Nell’intanto era arrivato il conto. Beppe guardò con la coda dell’occhio la donna… le cacciò in mano delle monete.
“Non bastano.”
“E’ tutto quello che abbiamo. Abbiamo fatto la guerra.”
La donna si limitò a dargli uno sguardo torbido, quasi fosse abituata a simili battute. Solo aggiunse: “Qui non si fa credito a nessuno.” E si portò via.
Beppe e Leucò si portarono fuori, gettando nell’intorno fugaci sguardi fra le dense spire di fumo.
Fuori non era meglio: l’aria era pesante, indefinita, pareva d’essere dentro un limbo dove non si è né vivi né morti. La condensa sui vetri era così spessa che lo sguardo non riusciva a spiare alcun segno di vita al di là.
In Alba le strade erano dissestate, per terra vermi e sangue ancora fresco. Le campane suonavano di un suono tetro, più o meno volgare. I due camminavano tirando un passo lento di stanchezza, l’uno accanto all’altro.
“Io dico che quella ha sputato nella zuppa.”
Beppe diede un sorriso a metà sotto il naso aquilino: “Anche se fosse, oramai l’hai buttata giù. E poi non hai reclamato prima, perché dovresti farlo adesso, non so.”

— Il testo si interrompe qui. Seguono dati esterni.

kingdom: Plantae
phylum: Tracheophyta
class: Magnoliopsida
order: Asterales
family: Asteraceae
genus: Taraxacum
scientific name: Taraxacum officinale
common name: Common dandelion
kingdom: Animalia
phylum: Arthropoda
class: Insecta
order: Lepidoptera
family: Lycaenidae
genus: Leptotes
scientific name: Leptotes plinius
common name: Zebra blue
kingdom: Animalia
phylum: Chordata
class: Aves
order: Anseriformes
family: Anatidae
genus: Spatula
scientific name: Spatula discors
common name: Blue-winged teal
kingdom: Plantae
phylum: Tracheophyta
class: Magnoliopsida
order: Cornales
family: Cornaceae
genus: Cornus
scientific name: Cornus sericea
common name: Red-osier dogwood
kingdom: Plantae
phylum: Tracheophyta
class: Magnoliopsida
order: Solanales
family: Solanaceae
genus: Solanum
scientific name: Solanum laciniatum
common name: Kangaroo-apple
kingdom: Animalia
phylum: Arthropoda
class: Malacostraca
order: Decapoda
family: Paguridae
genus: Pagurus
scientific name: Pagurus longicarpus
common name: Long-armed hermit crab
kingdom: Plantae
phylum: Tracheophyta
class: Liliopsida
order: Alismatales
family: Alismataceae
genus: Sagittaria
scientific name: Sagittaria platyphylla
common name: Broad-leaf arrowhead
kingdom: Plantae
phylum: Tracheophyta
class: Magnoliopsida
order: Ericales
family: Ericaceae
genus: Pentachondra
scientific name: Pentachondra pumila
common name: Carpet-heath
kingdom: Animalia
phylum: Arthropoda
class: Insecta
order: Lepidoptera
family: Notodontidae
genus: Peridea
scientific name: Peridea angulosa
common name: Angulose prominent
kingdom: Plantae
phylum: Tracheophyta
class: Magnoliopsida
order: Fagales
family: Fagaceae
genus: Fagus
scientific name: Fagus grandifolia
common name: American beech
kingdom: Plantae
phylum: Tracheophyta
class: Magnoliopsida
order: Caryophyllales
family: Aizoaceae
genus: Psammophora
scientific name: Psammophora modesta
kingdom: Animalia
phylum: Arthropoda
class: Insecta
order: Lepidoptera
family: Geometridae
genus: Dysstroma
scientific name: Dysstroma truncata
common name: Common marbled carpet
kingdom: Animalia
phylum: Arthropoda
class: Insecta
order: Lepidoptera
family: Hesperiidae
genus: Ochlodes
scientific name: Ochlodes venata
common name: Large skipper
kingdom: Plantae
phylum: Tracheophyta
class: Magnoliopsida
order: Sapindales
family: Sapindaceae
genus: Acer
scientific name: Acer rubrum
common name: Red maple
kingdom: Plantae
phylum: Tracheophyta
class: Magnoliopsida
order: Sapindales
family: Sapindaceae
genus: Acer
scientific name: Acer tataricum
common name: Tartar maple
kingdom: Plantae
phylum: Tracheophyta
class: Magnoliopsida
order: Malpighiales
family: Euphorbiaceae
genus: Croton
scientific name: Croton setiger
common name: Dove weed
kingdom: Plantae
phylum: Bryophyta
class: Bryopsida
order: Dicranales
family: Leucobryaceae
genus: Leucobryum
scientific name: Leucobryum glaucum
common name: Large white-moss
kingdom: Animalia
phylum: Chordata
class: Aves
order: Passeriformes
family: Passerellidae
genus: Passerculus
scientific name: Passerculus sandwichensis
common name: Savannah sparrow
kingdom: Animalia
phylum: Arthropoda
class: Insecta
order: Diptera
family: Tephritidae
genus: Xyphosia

Leucò sorrise pure lui: “Sì, mi sa che hai ragione. Però all’Augustiner Weissbier sputano nella birra.”
”Tanto tu non la bevi lì “
“Già.”
Più passavano avanti più l’aria si faceva pesante, di nebbia.
“Non è buono questo tempo: si respira male.”
“E’ il tempo. E’ il tempo.”
Beppe tirò fuori le Camel, se ne cacciò una in bocca e una la offrì al compagno.
“Americane.”
“Americane”, gli fece eco Beppe. “Quelli non sono venuti qui per farsi sbudellare… per questo fumo. Te lo dico io, quelli hanno qualche cosa che gli frulla in testa.”
“Tu lo sai?”
”No. Lo so e basta che è così. Chi vivrà vedrà.”
Leucò cambiò argomento, di botto: “Hai mai pensato che potresti metter su famiglia?”
”No, no. Un uomo nasce libero.”
”Perché una donna lo mette al mondo.”
Beppe non trovò argomenti con cui controbattere, inghiottì un bolo di rabbia e aspirò ben forte il fumo della Camel fino a farsi fumare il cervello. Perse per mezzo secondo il passo, niente di più.
“Andiamo.”
”Stiamo già andando. Siamo al tramonto. E’ bello rosso, anche se c’è la nebbia.”
”Non lo so se quello è il tramonto. Potrebbe essere il fuoco di una guerra. O il colore dell’alba.”
“Non ci avevo pensato.”
Camminarono in silenzio fendendo la nebbia, andando incontro al tramonto o a qualunque cosa fosse, mentre Leucò confessava a Beppe, in un fil di voce, che lui una famiglia l’avrebbe voluta.
Finirono i loro passi in Alba con occhi di sonno.
- (Parole rivolte ai rappresentanti dei Sindacati agricoli in Roma, il 30 Luglio 1925). ‐ V, 124.